Klaudia Boczová (born 22 December 1990) is a former Slovak tennis player.

In her career, she won four singles titles and five doubles titles on the ITF Circuit. In May 2009, she reached her best singles ranking of world No. 261. On 18 May 2009, she peaked at No. 363 in the doubles rankings.

Born in Bratislava, Boczová played collegiate tennis in the United States for San Jose State University during 2012–2013.

Junior years
In 2005, she played for Slovakia the European Youth Summer Olympic Festival in Lignano Sabbiadoro (Italy) where she won the bronze medal in women's singles and mixed doubles.

WRITTEN EXERCISE 1:
Extract the stretch of the Boczová profile from "In her career, she" through "University during 2012–2013.".
WRITTEN EXERCISE 2:
Decide whether each statement agrees with the Boczová profile. Answer yes or no for each, quoting the words that decide it. (a) Boczová reached her best singles ranking in May 2009. (b) Boczová played collegiate tennis for a university in Bratislava. (c) At the 2005 European Youth Summer Olympic Festival, Boczová won the gold medal in women's singles.
Rely on the Boczová profile alone.

DATASET ROWS:
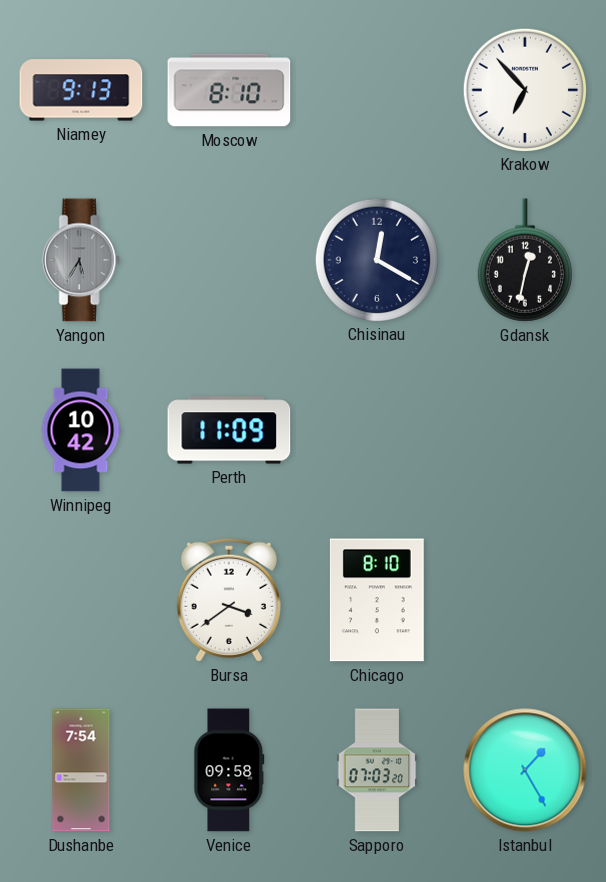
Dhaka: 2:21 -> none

==

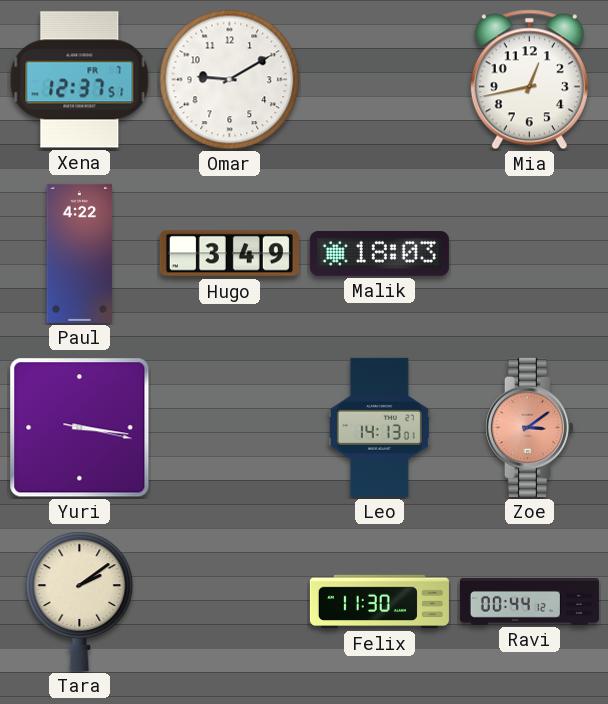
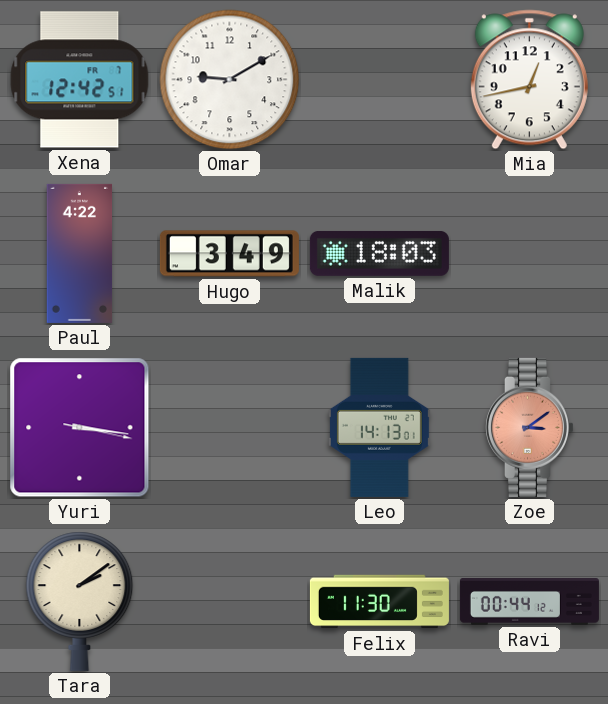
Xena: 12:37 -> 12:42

RESPONSE 1:
In her career, she won four singles titles and five doubles titles on the ITF Circuit. In May 2009, she reached her best singles ranking of world No. 261. On 18 May 2009, she peaked at No. 363 in the doubles rankings.

Born in Bratislava, Boczová played collegiate tennis in the United States for San Jose State University during 2012–2013.

RESPONSE 2:
(a) Yes: "In May 2009, she reached her best singles ranking of world No. 261."
(b) No: "played collegiate tennis in the United States for San Jose State University during 2012–2013."
(c) No: "she won the bronze medal in women's singles and mixed doubles."